Is there any type of replication over a WAN (cross-country) that can guarantee no data loss in a disaster? Are we always subject to losing a few seconds or minutes up to the point?
If so, any suggested get-arounds? We are debating using cloud storage or changing or financial app to log one or two of our key transactions onto an off-site server.
It looks like it is possible. SQL Server calls it Database Mirroring, and the key point is to use the "high-safety" mode, which is synchronous. That means that every transaction committed will be committed to both instances before returning as completed.
Do note, this will definitely have an impact on performance. And likely a big impact. Every time you make an update to the database, it is going to be committed locally, then sent to the remote (mirror) server, processed and committed there, then the remote one will return a notification that it has completed the transaction, and only then will the primary DB server return to the client that the transaction was completed. This extra round trip and processing will cause some level of increased latency.
For more information, start with these MSDN articles:
Note: I'm not a SQL Server DBA. Most of my experience is with PostgreSQL and Oracle. There may be a better or alternate way of doing this. If so, hopefully a SQL Server DBA will supply it or correct any mistakes I've made.
I would recommend That on site you should deploy Database Mirroring or Clustering And then over the WAN link Transaction log Replication.
Mirroring over WAN has a very sensitive latency threshold and in the event of poor performance due to network throughput this can cause the mirror to fall out of sync intentionally to protect the database however... in the event of corruption in a database mirror set the corruption would then replicate to all the replicas.
There are of course some deciding factors here such as storage requirements.
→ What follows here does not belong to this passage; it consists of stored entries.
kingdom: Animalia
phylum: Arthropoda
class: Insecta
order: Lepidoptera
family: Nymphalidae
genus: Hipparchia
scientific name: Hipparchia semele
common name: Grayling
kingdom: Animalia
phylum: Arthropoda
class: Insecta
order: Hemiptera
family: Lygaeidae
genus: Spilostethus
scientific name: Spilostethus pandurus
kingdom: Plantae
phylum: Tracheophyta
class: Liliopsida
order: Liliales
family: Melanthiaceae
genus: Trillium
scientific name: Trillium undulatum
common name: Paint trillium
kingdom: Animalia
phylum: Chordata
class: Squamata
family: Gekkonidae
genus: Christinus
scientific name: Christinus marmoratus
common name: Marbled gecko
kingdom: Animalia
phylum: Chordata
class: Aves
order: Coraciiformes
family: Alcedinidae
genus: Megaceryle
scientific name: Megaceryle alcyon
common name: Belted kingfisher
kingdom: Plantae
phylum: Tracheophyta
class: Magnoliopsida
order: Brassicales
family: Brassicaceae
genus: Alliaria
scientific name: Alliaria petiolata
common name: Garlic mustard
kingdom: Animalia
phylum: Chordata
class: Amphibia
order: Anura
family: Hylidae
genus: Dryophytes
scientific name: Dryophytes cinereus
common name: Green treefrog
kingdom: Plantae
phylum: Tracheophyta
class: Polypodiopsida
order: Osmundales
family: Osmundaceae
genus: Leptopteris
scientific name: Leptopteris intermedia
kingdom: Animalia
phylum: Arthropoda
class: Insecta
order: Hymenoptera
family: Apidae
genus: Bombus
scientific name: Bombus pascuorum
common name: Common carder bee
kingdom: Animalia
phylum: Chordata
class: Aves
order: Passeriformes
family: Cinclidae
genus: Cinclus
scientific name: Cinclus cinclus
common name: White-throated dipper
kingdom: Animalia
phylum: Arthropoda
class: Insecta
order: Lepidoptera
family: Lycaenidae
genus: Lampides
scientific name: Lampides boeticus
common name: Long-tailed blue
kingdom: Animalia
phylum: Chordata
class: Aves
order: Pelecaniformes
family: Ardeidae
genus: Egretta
As you have mentioned you are thinking of cloud storage for disaster recovery although this may help guarantee no data loss this would not satisfy the automatic fail-over of a mission critical database for this application if it needs 100% uptime. Going back a sec If this is a very small database mirroring over a WAN will possible although with encryption is recommended.
However, If there is any secure information in the database it might also be important to see if there are any compliance regulations for the contents of the database that it not be stored on a public cloud but rather a private cloud to satisfy things such as PCI in special cases.
If you need anymore assistance I am more than happy to help or give recommendations. best of luck!